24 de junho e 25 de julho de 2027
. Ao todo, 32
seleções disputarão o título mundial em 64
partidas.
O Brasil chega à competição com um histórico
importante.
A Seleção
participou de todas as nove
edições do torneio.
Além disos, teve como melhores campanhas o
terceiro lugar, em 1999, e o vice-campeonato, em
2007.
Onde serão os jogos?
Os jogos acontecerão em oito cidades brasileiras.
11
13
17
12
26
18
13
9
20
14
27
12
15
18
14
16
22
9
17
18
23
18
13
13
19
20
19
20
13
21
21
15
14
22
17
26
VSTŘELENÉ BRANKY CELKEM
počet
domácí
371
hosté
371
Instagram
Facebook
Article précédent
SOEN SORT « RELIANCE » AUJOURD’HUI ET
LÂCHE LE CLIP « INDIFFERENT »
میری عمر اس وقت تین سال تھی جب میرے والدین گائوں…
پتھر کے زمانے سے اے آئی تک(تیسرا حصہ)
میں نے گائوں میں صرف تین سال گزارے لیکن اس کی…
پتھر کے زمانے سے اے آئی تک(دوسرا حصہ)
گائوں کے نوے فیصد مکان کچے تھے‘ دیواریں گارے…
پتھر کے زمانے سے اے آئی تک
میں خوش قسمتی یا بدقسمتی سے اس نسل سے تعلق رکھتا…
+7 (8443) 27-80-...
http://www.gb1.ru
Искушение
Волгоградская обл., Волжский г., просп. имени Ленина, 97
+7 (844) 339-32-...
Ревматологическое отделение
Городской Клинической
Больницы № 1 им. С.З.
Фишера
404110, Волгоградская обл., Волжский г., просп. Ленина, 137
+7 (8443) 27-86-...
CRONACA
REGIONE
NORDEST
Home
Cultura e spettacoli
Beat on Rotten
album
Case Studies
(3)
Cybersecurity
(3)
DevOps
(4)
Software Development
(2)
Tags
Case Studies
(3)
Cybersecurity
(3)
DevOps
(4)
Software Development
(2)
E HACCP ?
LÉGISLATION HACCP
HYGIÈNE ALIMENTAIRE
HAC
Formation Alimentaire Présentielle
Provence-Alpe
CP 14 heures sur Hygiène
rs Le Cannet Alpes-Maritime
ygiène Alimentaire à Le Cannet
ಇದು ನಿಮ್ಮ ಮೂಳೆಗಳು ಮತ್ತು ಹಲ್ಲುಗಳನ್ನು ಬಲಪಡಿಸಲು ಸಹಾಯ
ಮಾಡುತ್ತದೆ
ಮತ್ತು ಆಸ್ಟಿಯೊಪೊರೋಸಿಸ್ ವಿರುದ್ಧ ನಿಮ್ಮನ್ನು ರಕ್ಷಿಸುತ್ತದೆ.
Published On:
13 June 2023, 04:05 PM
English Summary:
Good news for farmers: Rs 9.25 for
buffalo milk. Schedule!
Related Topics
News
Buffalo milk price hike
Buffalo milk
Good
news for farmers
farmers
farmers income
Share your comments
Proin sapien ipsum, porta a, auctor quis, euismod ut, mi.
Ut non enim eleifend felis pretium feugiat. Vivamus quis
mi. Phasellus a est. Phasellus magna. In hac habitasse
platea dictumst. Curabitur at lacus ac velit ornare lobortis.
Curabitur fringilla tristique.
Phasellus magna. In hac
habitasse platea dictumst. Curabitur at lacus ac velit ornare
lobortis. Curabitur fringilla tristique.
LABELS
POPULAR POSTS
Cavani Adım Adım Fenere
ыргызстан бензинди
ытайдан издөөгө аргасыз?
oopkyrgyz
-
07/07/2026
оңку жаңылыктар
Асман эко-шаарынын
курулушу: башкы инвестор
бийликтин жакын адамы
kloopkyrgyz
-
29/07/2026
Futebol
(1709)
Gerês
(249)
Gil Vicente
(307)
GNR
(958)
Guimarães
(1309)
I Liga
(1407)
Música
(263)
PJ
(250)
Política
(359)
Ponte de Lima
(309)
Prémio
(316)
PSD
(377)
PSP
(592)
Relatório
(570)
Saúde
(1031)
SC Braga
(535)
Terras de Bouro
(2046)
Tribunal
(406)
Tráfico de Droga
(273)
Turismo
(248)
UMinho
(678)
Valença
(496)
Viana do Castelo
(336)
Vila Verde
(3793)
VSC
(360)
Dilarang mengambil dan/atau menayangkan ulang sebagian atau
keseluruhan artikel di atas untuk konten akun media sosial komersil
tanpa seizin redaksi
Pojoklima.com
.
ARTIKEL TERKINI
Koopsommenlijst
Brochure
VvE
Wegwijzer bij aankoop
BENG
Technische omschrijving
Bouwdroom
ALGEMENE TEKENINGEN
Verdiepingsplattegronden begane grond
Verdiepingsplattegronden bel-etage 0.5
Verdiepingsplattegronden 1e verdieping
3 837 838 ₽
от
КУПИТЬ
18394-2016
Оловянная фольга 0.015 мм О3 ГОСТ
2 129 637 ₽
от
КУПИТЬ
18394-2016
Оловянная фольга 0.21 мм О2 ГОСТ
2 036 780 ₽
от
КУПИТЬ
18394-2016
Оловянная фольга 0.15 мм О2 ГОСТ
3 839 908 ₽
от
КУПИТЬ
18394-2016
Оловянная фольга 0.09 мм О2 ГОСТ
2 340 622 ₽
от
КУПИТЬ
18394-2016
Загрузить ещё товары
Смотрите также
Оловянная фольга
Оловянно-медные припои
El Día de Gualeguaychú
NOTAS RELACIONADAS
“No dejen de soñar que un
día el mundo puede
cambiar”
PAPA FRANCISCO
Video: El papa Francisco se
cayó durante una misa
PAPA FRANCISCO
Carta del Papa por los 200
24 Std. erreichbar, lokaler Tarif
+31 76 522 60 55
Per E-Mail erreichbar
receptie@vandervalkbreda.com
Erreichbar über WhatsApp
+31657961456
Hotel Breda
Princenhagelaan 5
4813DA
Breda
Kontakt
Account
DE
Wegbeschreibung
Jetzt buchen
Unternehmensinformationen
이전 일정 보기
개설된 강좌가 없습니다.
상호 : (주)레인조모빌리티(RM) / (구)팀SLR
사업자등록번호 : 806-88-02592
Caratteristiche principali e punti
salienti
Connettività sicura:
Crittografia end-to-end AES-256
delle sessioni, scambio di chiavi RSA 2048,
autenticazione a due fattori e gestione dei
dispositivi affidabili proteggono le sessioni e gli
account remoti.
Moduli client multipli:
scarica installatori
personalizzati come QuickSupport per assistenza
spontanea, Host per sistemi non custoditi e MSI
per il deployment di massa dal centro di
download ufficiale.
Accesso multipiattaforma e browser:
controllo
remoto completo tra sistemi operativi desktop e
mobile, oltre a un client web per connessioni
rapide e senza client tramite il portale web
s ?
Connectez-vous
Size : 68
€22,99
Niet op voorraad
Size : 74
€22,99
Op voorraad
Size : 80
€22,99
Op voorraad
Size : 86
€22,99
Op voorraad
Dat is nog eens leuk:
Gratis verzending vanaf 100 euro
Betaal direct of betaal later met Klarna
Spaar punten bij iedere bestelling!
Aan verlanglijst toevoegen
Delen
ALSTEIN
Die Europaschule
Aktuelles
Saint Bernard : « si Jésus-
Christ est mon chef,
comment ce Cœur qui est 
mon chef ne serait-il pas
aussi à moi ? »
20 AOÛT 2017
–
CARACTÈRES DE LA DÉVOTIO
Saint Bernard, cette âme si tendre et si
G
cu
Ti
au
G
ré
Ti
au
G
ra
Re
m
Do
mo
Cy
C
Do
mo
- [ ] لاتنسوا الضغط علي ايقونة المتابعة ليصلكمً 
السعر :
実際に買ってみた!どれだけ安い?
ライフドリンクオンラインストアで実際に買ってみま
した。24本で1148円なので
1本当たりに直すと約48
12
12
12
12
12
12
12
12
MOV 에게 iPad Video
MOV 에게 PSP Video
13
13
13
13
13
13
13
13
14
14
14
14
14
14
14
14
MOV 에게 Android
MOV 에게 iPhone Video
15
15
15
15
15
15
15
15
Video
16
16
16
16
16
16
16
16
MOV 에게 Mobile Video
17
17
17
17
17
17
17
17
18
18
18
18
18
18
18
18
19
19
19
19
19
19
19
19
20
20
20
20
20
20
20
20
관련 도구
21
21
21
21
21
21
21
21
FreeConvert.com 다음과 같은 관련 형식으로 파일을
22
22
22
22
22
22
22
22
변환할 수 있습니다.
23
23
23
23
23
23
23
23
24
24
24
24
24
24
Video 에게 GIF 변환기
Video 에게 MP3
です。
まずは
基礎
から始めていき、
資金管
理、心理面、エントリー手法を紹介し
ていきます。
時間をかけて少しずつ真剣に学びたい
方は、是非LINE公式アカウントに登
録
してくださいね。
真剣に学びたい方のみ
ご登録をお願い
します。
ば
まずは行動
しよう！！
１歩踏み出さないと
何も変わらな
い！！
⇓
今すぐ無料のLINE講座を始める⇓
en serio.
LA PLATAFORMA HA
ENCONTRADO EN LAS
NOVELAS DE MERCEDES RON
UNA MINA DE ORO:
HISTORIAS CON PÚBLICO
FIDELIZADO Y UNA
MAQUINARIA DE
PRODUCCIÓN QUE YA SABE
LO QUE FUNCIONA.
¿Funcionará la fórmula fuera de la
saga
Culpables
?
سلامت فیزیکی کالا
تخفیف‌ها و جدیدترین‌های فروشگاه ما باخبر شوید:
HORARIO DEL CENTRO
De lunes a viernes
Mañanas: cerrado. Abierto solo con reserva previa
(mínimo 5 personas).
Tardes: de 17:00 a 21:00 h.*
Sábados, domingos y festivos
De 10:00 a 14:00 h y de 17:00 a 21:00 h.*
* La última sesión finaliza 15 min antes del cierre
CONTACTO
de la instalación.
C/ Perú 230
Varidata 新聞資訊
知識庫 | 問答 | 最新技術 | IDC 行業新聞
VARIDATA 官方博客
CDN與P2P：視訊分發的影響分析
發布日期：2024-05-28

= Problem description =
Please reproduce exactly the lines from the first one of the records above through the line containing "Article précédent", both included, and nothing else.

= The completed task =
24 de junho e 25 de julho de 2027
. Ao todo, 32
seleções disputarão o título mundial em 64
partidas.
O Brasil chega à competição com um histórico
importante.
A Seleção
participou de todas as nove
edições do torneio.
Além disos, teve como melhores campanhas o
terceiro lugar, em 1999, e o vice-campeonato, em
2007.
Onde serão os jogos?
Os jogos acontecerão em oito cidades brasileiras.
11
13
17
12
26
18
13
9
20
14
27
12
15
18
14
16
22
9
17
18
23
18
13
13
19
20
19
20
13
21
21
15
14
22
17
26
VSTŘELENÉ BRANKY CELKEM
počet
domácí
371
hosté
371
Instagram
Facebook
Article précédent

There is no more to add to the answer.